PASSAGE FOR REVIEW:
━━━━━━━━━━━━━━━━━━━━
Dr Nina Fedoroff, the science and technology advisor to the US secretary of state, currently Hillary Clinton, told the BBC’s “One Planet” program that “There are probably already too many people on the planet.”

“We need to continue to decrease the growth rate of the global population; the planet can’t support many more people,” Fedoroff said.


what a bunch of shite. Watch out now, the earth's about to burst!!!

Check out some stats from this site:

World Clock (http://www.poodwaddle.com/worldclock.swf)

Hmm. I wonder who was the 6, 666, 666, 666th person born in the world???



The professor [Fedoroff] of molecular biology also advocated the widespread introduction of genetically modified foods, slamming those who have criticized the unknown effects of GM as living in the past.

“We wouldn’t think of going to our doctor and saying ‘Treat me the way doctors treated people in the 19th Century’, and yet that’s what we’re demanding in food production.”


That's total nonsense. People have been successfully eating natural foods since the beginning with no ill affects. Now, with highly processed, modified compounds, we are seeing the development of 'conditions' hitherto unknown--precisely BECAUSE of the types of food we are consuming and how they are processed. GE foods are dangerous. They are invasive crops. They are tools of the corporate world. They try to put a barcode on life.

We don't need GE crops to eat well. There is absolutely no evidence to this effect. There is a growing organic movement afoot that specifically REJECTS GE crops and chemical methods.

Check out this letter to Obama from Michael Pollan, regarding the critical need of American society to return to a more natural and suistainable method of farming and food production.
━━━━━━━━━━━━━━━━━━━━
Items from a data source:
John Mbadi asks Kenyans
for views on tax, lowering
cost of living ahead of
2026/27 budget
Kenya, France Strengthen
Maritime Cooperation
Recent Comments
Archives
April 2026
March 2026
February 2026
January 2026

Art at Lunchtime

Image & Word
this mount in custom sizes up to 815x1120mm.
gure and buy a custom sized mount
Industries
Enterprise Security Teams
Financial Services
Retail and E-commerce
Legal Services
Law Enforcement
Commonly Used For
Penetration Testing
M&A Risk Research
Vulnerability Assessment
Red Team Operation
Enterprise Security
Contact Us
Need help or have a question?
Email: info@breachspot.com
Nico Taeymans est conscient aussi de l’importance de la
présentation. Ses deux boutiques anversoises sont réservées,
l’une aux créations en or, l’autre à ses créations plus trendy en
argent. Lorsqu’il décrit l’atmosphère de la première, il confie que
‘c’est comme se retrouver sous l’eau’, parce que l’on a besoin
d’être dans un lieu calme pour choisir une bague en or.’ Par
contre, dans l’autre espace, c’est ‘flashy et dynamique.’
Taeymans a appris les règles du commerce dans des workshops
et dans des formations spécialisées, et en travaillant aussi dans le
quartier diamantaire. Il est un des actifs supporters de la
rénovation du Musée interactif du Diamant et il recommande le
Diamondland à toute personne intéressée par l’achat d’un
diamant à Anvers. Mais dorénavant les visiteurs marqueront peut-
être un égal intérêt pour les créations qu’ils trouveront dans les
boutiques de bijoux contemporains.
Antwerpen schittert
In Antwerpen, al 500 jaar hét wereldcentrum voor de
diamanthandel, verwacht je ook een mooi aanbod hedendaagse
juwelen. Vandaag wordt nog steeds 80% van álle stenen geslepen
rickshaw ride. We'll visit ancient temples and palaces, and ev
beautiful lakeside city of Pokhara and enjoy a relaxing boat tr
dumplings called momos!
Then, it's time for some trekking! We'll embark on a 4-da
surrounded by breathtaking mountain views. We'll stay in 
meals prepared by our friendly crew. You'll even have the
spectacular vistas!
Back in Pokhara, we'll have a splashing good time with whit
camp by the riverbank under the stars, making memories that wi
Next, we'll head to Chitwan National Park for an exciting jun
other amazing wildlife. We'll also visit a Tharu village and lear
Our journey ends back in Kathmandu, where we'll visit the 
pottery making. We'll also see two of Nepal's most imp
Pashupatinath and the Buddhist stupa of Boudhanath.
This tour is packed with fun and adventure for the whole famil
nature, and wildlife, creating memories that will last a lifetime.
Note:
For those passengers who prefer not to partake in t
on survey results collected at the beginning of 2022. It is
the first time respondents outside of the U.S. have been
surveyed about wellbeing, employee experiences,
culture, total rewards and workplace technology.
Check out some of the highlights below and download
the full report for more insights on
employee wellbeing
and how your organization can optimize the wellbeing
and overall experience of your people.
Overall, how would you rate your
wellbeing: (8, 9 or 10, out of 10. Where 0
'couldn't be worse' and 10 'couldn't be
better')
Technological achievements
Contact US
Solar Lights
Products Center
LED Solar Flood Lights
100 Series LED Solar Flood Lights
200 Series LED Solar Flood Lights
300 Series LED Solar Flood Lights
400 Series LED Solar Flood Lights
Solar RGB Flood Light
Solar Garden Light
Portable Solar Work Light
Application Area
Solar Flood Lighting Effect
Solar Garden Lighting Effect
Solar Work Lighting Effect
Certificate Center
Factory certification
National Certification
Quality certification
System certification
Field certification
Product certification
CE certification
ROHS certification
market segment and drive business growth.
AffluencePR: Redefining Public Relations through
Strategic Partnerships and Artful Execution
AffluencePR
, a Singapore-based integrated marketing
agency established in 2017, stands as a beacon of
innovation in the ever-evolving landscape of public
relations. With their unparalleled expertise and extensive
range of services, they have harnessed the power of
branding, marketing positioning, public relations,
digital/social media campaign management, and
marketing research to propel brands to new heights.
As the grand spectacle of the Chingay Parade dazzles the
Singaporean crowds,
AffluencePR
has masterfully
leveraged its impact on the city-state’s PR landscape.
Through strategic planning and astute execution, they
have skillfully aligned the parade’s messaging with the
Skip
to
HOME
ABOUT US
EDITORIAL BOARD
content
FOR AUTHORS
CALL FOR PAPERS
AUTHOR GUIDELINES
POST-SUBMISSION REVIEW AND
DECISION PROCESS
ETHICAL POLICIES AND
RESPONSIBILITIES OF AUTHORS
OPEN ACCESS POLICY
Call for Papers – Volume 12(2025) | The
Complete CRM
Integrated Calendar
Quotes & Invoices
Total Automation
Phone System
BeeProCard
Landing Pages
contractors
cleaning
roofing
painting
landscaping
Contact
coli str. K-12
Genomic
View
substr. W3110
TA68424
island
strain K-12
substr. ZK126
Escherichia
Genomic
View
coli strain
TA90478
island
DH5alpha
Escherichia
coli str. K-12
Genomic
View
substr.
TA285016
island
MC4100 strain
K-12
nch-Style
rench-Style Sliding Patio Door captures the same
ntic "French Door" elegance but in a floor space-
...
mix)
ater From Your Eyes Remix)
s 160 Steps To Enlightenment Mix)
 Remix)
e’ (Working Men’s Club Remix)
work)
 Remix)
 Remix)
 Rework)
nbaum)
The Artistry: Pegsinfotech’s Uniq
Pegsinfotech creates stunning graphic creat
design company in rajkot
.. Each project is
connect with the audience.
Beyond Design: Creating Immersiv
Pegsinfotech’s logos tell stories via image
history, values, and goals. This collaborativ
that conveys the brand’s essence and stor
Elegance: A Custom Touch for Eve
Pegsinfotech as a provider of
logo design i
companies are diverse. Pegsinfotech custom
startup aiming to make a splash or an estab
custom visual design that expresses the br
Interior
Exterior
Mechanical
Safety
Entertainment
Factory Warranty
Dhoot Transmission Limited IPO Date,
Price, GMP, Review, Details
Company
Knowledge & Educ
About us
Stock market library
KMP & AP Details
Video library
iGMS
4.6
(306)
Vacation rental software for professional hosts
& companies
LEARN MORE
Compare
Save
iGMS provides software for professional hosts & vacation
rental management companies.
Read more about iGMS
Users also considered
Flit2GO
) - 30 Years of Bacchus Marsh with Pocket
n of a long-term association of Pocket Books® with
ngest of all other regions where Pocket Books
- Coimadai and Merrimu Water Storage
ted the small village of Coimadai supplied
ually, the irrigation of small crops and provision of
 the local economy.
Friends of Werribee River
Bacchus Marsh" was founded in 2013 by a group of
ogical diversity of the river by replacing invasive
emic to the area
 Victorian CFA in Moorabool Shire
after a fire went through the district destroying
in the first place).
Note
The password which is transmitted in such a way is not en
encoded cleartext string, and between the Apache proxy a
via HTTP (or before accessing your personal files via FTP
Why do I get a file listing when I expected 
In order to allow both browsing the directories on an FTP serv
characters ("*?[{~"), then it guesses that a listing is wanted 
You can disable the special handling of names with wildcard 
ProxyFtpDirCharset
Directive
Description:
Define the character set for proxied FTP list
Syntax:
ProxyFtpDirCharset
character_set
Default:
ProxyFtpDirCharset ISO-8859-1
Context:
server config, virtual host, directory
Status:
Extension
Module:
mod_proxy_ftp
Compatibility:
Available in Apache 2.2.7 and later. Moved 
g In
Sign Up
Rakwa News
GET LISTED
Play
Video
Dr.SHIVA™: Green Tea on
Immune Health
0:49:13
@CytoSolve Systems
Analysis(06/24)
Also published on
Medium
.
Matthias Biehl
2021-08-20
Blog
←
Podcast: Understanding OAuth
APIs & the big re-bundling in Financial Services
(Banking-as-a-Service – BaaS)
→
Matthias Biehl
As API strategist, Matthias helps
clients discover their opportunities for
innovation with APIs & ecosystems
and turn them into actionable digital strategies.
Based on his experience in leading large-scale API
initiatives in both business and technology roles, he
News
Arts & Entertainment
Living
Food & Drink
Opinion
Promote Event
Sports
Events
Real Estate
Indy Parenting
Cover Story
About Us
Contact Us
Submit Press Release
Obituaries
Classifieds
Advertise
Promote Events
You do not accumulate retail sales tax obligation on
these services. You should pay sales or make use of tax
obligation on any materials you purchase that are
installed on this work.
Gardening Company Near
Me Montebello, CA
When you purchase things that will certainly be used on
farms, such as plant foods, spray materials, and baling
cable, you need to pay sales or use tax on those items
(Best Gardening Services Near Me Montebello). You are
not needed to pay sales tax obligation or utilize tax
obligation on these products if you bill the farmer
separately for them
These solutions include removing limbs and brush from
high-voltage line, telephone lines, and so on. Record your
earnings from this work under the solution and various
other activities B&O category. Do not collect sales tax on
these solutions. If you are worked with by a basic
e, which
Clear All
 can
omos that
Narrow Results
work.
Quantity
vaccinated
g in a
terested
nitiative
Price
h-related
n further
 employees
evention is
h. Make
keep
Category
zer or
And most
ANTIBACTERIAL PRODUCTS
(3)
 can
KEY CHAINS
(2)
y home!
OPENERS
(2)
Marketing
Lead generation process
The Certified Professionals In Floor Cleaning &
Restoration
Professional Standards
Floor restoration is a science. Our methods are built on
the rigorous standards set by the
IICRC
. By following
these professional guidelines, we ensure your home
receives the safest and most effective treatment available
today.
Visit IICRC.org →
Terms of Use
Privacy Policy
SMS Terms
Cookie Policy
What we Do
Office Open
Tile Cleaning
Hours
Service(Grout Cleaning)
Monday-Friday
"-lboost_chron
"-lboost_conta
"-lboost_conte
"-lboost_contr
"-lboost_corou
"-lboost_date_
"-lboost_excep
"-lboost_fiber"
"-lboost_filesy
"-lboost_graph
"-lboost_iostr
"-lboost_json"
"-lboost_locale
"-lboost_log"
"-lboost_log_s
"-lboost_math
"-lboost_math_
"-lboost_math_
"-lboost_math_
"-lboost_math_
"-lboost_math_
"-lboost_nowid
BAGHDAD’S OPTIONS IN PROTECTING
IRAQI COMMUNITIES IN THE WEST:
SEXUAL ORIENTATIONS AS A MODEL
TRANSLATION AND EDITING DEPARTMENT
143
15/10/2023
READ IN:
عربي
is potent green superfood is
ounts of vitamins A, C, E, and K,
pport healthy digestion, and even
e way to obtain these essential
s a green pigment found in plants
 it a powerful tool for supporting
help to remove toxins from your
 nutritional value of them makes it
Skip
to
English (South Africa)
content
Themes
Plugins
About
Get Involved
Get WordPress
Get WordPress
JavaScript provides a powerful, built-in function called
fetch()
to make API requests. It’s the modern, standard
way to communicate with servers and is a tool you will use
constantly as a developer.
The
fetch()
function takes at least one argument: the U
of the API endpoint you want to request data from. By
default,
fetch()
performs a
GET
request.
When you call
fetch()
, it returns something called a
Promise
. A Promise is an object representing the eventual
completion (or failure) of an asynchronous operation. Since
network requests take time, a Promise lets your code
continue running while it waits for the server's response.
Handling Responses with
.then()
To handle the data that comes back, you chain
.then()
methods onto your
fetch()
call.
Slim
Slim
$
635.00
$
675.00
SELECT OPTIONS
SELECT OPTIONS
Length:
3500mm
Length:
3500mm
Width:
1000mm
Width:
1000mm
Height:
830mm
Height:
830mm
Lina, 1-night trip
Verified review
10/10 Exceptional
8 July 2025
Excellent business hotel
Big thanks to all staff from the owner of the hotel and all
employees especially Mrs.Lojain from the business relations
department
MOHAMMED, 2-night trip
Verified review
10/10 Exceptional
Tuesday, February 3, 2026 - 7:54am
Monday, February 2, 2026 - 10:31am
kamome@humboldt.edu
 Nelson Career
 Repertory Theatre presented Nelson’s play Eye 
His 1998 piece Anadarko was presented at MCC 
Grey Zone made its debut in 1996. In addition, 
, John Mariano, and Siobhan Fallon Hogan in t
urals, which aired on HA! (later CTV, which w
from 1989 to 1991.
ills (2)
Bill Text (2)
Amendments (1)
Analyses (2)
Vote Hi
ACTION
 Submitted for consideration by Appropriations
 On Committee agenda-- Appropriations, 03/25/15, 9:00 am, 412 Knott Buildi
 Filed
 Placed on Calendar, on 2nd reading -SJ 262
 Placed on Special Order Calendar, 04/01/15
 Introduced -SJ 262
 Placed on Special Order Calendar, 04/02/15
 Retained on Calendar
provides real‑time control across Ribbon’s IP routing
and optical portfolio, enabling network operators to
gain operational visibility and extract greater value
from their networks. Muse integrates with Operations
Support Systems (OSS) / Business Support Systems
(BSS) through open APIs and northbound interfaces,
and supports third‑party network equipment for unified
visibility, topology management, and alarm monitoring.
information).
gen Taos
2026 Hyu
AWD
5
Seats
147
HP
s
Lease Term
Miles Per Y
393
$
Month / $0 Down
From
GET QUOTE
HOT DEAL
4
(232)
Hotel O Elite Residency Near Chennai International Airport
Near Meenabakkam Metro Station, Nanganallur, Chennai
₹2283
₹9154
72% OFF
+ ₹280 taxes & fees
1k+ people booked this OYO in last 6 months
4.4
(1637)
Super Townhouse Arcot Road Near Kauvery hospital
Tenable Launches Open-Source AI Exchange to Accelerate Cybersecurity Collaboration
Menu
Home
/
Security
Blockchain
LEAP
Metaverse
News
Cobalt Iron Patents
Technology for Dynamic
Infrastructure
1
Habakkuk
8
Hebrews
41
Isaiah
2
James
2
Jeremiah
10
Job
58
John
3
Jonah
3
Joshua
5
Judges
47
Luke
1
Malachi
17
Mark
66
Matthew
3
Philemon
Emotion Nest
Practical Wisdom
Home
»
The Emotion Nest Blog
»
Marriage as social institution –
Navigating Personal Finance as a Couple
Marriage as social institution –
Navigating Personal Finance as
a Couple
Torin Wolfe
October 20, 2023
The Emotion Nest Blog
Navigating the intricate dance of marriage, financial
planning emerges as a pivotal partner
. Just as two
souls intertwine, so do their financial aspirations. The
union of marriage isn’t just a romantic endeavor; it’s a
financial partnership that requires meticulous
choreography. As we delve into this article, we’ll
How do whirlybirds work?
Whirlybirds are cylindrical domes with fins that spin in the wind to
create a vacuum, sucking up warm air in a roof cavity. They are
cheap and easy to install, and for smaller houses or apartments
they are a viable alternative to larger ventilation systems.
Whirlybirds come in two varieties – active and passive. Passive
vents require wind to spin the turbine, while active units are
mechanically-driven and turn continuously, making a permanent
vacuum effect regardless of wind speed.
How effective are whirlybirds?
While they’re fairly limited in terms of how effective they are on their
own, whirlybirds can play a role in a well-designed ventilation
━━━━━━━━━━━━━━━━━━━━
QUESTIONS:
**A)** Using the post on Fedoroff's remarks, decide whether each statement agrees with it. (i) Fedoroff told a BBC program that there are probably already too many people on the planet. (ii) Fedoroff argued against genetically modified foods. (iii) The writer says a growing organic movement rejects GE crops.
**B)** Reproduce the post on Fedoroff's remarks between "Check out some" and "in the past.", inclusive.
**C)** According to the post on Fedoroff's remarks, what position does Nina Fedoroff hold?

SOLUTIONS PER TASK:
**A)**
(i) Yes: "There are probably already too many people on the planet."
(ii) No: "also advocated the widespread introduction of genetically modified foods"
(iii) Yes: "There is a growing organic movement afoot that specifically REJECTS GE crops and chemical methods."

**B)**
Check out some stats from this site:

World Clock (http://www.poodwaddle.com/worldclock.swf)

Hmm. I wonder who was the 6, 666, 666, 666th person born in the world???



The professor [Fedoroff] of molecular biology also advocated the widespread introduction of genetically modified foods, slamming those who have criticized the unknown effects of GM as living in the past.

**C)** She is the science and technology advisor to the US secretary of state.